Tesla (NASDAQ:TSLA) Inc is seeking to enter the multi-billion dollar U.S. renewable credit market, hoping to profit from the Biden administration's march toward new zero-emission goals, two sources familiar with the matter said.
The electric car maker is one of at least eight companies with a pending application at the Environmental Protection Agency tied to power generation and renewable credits, the sources said. The EPA produces a list of pending applications with some details, but not companies' names.
Tesla's entry could potentially reshape the renewable credit market, established in the mid-2000s to boost investment in the U.S. biofuel industry. The market generated some 18 billion credits in 2020 and is currently dominated by ethanol producers.
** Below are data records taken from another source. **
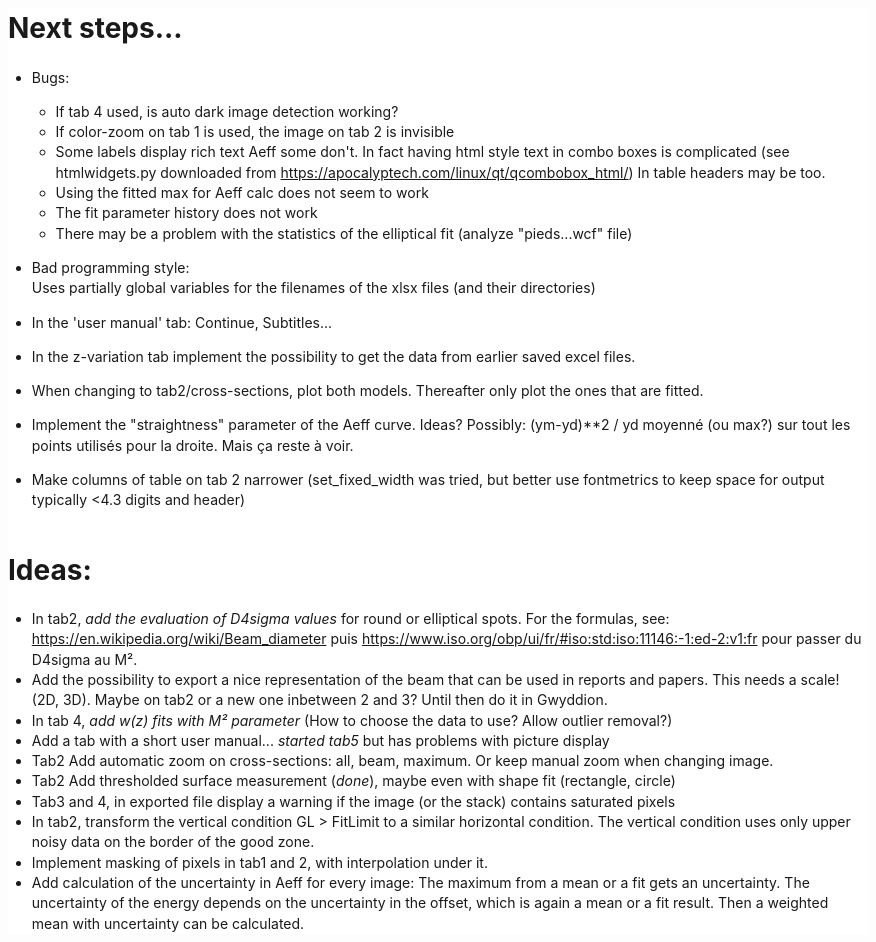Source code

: # Next steps...
- Bugs:
  * If tab 4 used, is auto dark image detection working?
  * If color-zoom on tab 1 is used, the image on tab 2 is 
    invisible
  * Some labels display rich text Aeff some don't. In fact having
    html style text in combo boxes is complicated (see htmlwidgets.py
    downloaded from https://apocalyptech.com/linux/qt/qcombobox_html/) In table headers may be too.
  * Using the fitted max for Aeff calc does not seem to work
  * The fit parameter history does not work
  * There may be a problem with the statistics of the 
    elliptical fit (analyze "pieds...wcf" file)
  
- Bad programming style:  
Uses partially global variables for the filenames of the 
xlsx files (and their directories)
- In the 'user manual' tab: Continue, Subtitles...
- In the z-variation tab implement the possibility to get the 
data from earlier saved excel files.
- When changing to tab2/cross-sections, plot both models. 
Thereafter only plot the ones that are fitted.
- Implement the "straightness" parameter of the Aeff curve. 
Ideas? Possibly: 
(ym-yd)**2 / yd moyenné (ou max?) sur tout les points utilisés 
pour la droite. Mais ça reste à voir.

- Make columns of table on tab 2 narrower 
(set_fixed_width was tried, but better use fontmetrics to 
keep space for output typically <4.3 digits and header) 

# Ideas:
- In tab2, *add the evaluation of D4sigma values* for round or elliptical spots. 
For the formulas, see: https://en.wikipedia.org/wiki/Beam_diameter puis 
https://www.iso.org/obp/ui/fr/#iso:std:iso:11146:-1:ed-2:v1:fr pour passer du D4sigma 
au M².
- Add the possibility to export a nice representation of the beam that can 
be used in reports and papers. This needs a scale! (2D, 3D). 
Maybe on tab2 or a new one inbetween 2 and 3? Until then do it in Gwyddion.
- In tab 4, *add w(z) fits with M² parameter* 
(How to choose the data to use? Allow outlier removal?) 
- Add a tab with a short user manual... *started tab5* but has problems with 
picture display
- Tab2 Add automatic zoom on cross-sections: all, beam, maximum. 
Or keep manual zoom when changing image.
- Tab2 Add thresholded surface measurement (*done*), maybe even with 
shape fit (rectangle, circle)
- Tab3 and 4, in exported file display a warning if the image (or the stack) 
contains saturated pixels
- In tab2, transform the vertical condition GL > FitLimit to a similar 
horizontal condition. The vertical condition uses only upper 
noisy data on the border of the good zone.
- Implement masking of pixels in tab1 and 2, with interpolation under it.
- Add calculation of the uncertainty in Aeff for every image: 
The maximum from a mean or a fit gets an uncertainty. The 
uncertainty of the energy depends on the uncertainty in the offset,
which is again a mean or a fit result. Then a weighted mean with
uncertainty can be calculated.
Tesla's application would likely be tied to the production of electricity associated with biogas.
The Biden administration is expected to review the EPA applications and lay out how electric vehicles could qualify for tradable credits under the Renewable Fuel Standard (RFS) this summer, the two sources said.
The move could represent the largest expansion of the RFS program that was created by President George W. Bush and aimed at boosting rural America and weaning the country off oil imports.
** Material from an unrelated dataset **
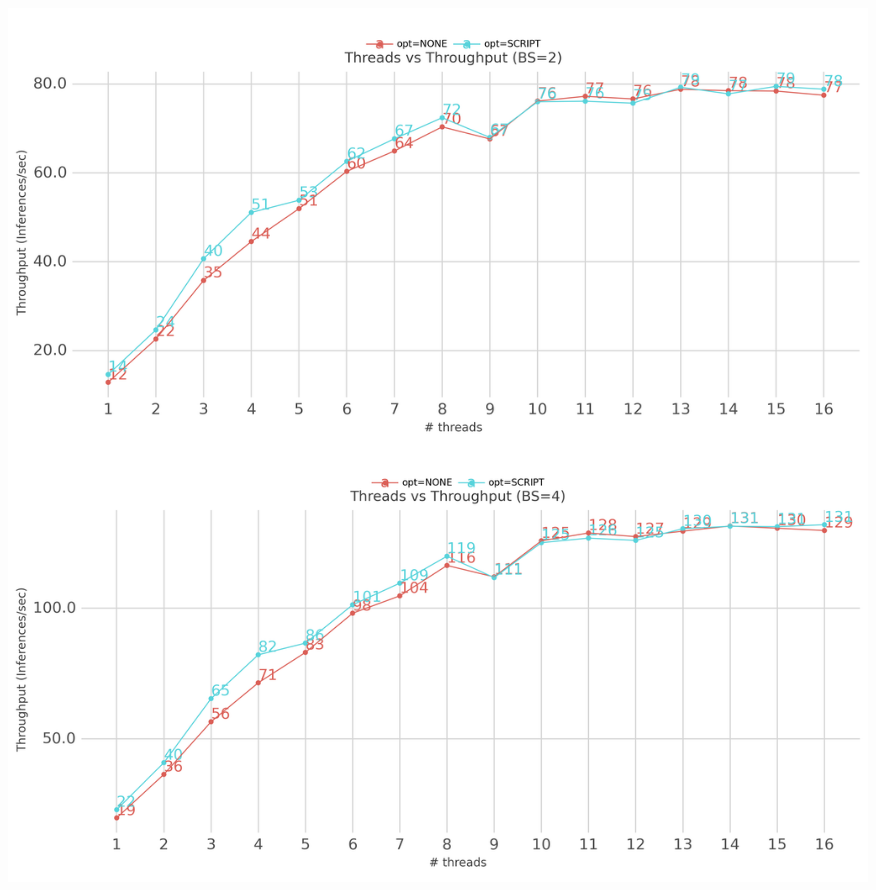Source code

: <img src="./bert-throughput-2.png" alt="Bert Throughput BS=2" width="100%"/>
<img src="./bert-throughput-4.png" alt="Bert Throughput BS=4" width="100%"/>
The entry of Tesla and other electric vehicle makers to the renewable energy scheme could attract investment for a much-needed infrastructure network, including charging stations, for electric vehicles.
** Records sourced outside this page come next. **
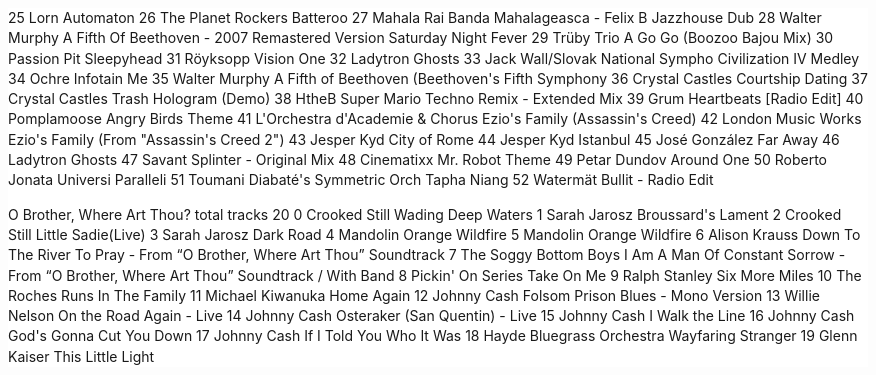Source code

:    25                             Lorn Automaton
   26               The Planet Rockers Batteroo
   27                 Mahala Rai Banda Mahalageasca - Felix B Jazzhouse Dub
   28                    Walter Murphy A Fifth Of Beethoven - 2007 Remastered Version Saturday Night Fever
   29                       Trüby Trio A Go Go (Boozoo Bajou Mix)
   30                      Passion Pit Sleepyhead
   31                         Röyksopp Vision One
   32                         Ladytron Ghosts
   33 Jack Wall/Slovak National Sympho Civilization IV Medley
   34                            Ochre Infotain Me
   35                    Walter Murphy A Fifth of Beethoven (Beethoven's Fifth Symphony
   36                  Crystal Castles Courtship Dating
   37                  Crystal Castles Trash Hologram (Demo)
   38                            HtheB Super Mario Techno Remix - Extended Mix
   39                             Grum Heartbeats [Radio Edit]
   40                      Pomplamoose Angry Birds Theme
   41  L'Orchestra d'Academie & Chorus Ezio's Family (Assassin's Creed)
   42               London Music Works Ezio's Family (From "Assassin's Creed 2")
   43                       Jesper Kyd City of Rome
   44                       Jesper Kyd Istanbul
   45                    José González Far Away
   46                         Ladytron Ghosts
   47                           Savant Splinter - Original Mix
   48                       Cinematixx Mr. Robot Theme
   49                     Petar Dundov Around One
   50                   Roberto Jonata Universi Paralleli
   51 Toumani Diabaté's Symmetric Orch Tapha Niang
   52                         Watermät Bullit - Radio Edit

O Brother, Where Art Thou? 
  total tracks 20
   0                    Crooked Still Wading Deep Waters
   1                     Sarah Jarosz Broussard's Lament
   2                    Crooked Still Little Sadie(Live)
   3                     Sarah Jarosz Dark Road
   4                  Mandolin Orange Wildfire
   5                  Mandolin Orange Wildfire
   6                    Alison Krauss Down To The River To Pray - From “O Brother, Where Art Thou” Soundtrack
   7            The Soggy Bottom Boys I Am A Man Of Constant Sorrow - From “O Brother, Where Art Thou” Soundtrack / With Band
   8                Pickin' On Series Take On Me
   9                    Ralph Stanley Six More Miles
   10                       The Roches Runs In The Family
   11                 Michael Kiwanuka Home Again
   12                      Johnny Cash Folsom Prison Blues - Mono Version
   13                    Willie Nelson On the Road Again - Live
   14                      Johnny Cash Osteraker (San Quentin) - Live
   15                      Johnny Cash I Walk the Line
   16                      Johnny Cash God's Gonna Cut You Down
   17                      Johnny Cash If I Told You Who It Was
   18        Hayde Bluegrass Orchestra Wayfaring Stranger
   19                     Glenn Kaiser This Little Light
However, it is likely to anger some in the U.S. refining industry who would need to buy the credits, known as RINs, generated by Tesla and other alternative fuel providers, essentially subsidizing an electric car company that seeks to put petrochemical refiners out of business.
Rural farmers could view Tesla's entry as the Biden White House prioritizing electric vehicles over biofuels as an answer to the climate crisis.
In 2016, just before the Obama administration exited office, the EPA published a proposal seeking comment on how best to structure credits for renewable electricity that is used as a transportation fuel.
The proposal largely sat dormant during the Trump administration, which spent most of its time on fuel credits trying to find common ground among rivals in the corn and oil industries.
Electricity from biogas - mainly pulled from the nation's landfills - is already eligible for generating credits under the RFS program, but the EPA has never approved applications to do so because the agency hasn't yet figured out the logistical issues.
Key questions include how to trace the credit-eligible biogas from its origin through to a car's battery, and who along that supply chain should be allowed to claim the lucrative credits.
Under the RFS, refiners must blend biofuels like corn-based ethanol into their fuel pool or purchase compliance credits in a credit market, where prices have swung wildly in recent years.
The program has helped drive investment in ethanol plants in states like Iowa and Nebraska, but liquid fuels have been under attack from the Biden administration.
Tesla would generate the most lucrative type of credits, known as D3s, which trade at a significant premium to the larger pool of traditional ethanol credits.
As well as building electric cars, Tesla is also investing in charging stations and large-scale batteries.